Jesus himself says that the father is the only true God, that means that he himself isn't.
I'm not sure if you can grasp this, but what you just said is a rationalization. An 'if/then' that isn't demonstrably true. It isn't a horrible assumptions but it IS an assumption. RATHER we need to read all of scripture and not pit one scripture against another. Clearly, John 20:28 says Jesus Christ is the "Lord of me (Thomas)" and "God of me (Thomas)." IF you are going to hold to scriptures, then hold to all of them. That is all a Trinitarian insists: that it is Biblically responsible. Thomas called Jesus, his God.
And Jesus also said the father is his God and that he is greater than he. If the father is the only true God according to Jesus, and he is the God of Jesus and greater than him then Jesus can't be God!
Notice 'Father' in your discussion? Nobody is arguing that Jesus isn't subordinate to the Father. Being literally the "Only" begotten son would make that one what? (God, unlike any other being, ever as an "Only") Next? How many 'gods' are there? (One "There will never be another")
What does this demand? It demands an orthodox scripture-honoring position that recognizes these truths of scripture.

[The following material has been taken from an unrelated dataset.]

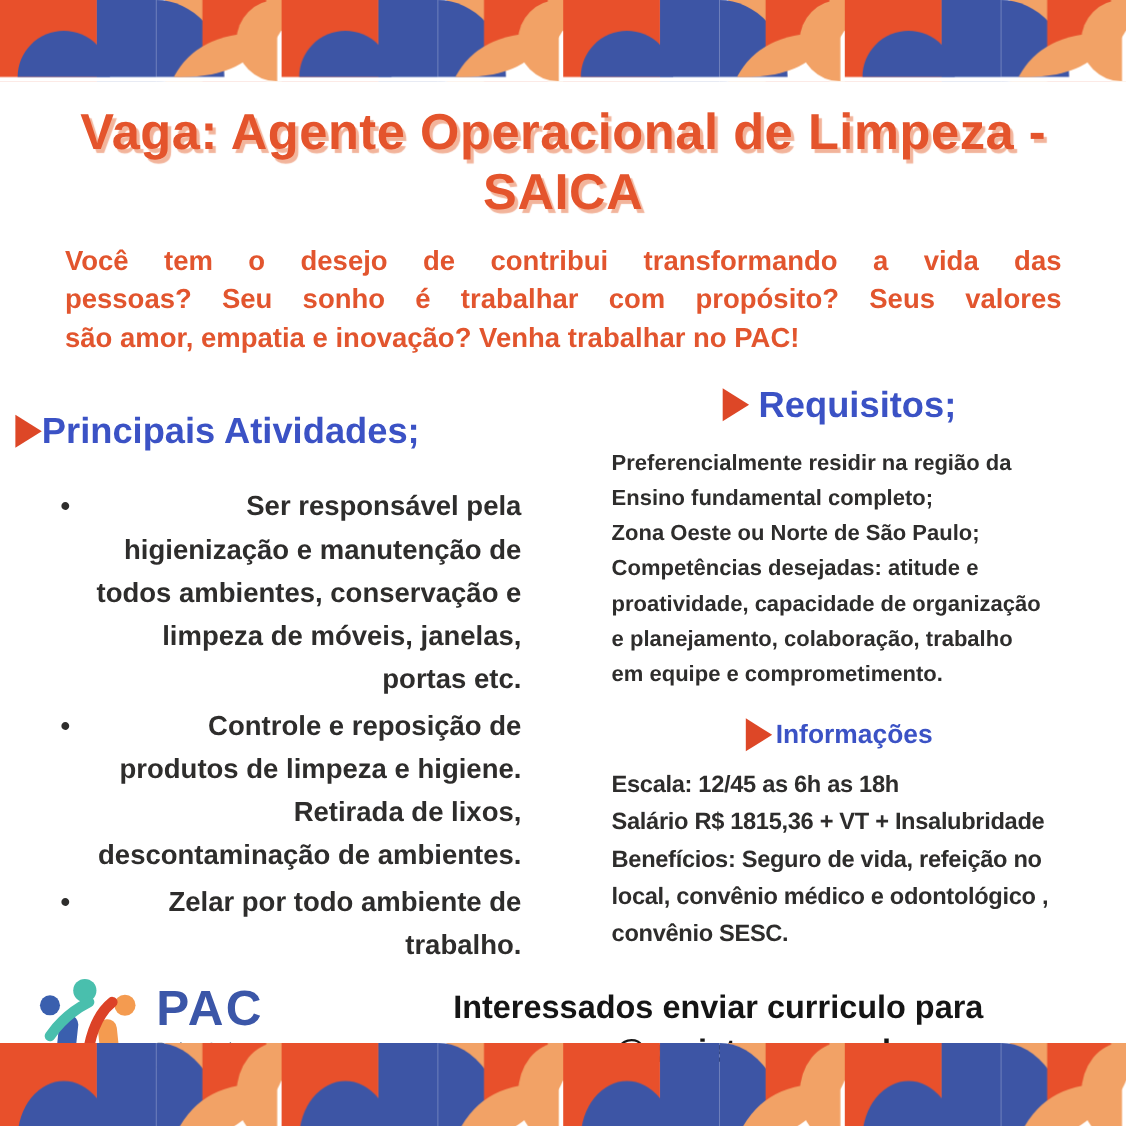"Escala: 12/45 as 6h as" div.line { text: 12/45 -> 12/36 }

We call such people "Trinitarian."
And yes God is in Christ but Christ isn't God.
Not what Thomas said, though, is it?
"Marhig MUST be incorrect" right?
It says in the Bible that God was in Christ reconciling the world unto himself.
Fine with the first line, the other is 'leading' in rationalization that really does do damage to scripture, especially John 20:28. We have to suggest that Marhig has been careless with his rationalization. He 'assumed' something that cannot be true, scripturally.
But that's totally different to Christ is God
So is John 1:1 Was 'with' God AND 'was' God. But scripture literally says that. Shouldn't men try to stop rationalizing what they think and thumping their 'rationale' as if it were true?
And Paul says that the head of Christ is God. So Christ Jesus isn't God.
Not in the sense that He is the Father but Thomas does call Christ the 'God of me.' Reread John 1:1: Contextually it isn't easy to grasp a being that is 'with' Himself and 'is' Himself at the same time, but that is exactly what that scripture says. It really doesn't matter if Unitarians try to say the "Word" wasn't Jesus or was 'an idea' though both are truly stretches in rationalizations that don't fit the text: what they actually fail to grasp is that whatever such is, it is BOTH with AND the identity of God at the same time. There is no way to get around that, scripture says it explicitly. No Unitarians/Arian rationalization is capable when you grasp that grammatically structured truth: It forces a Trinitarian position. Scripture does.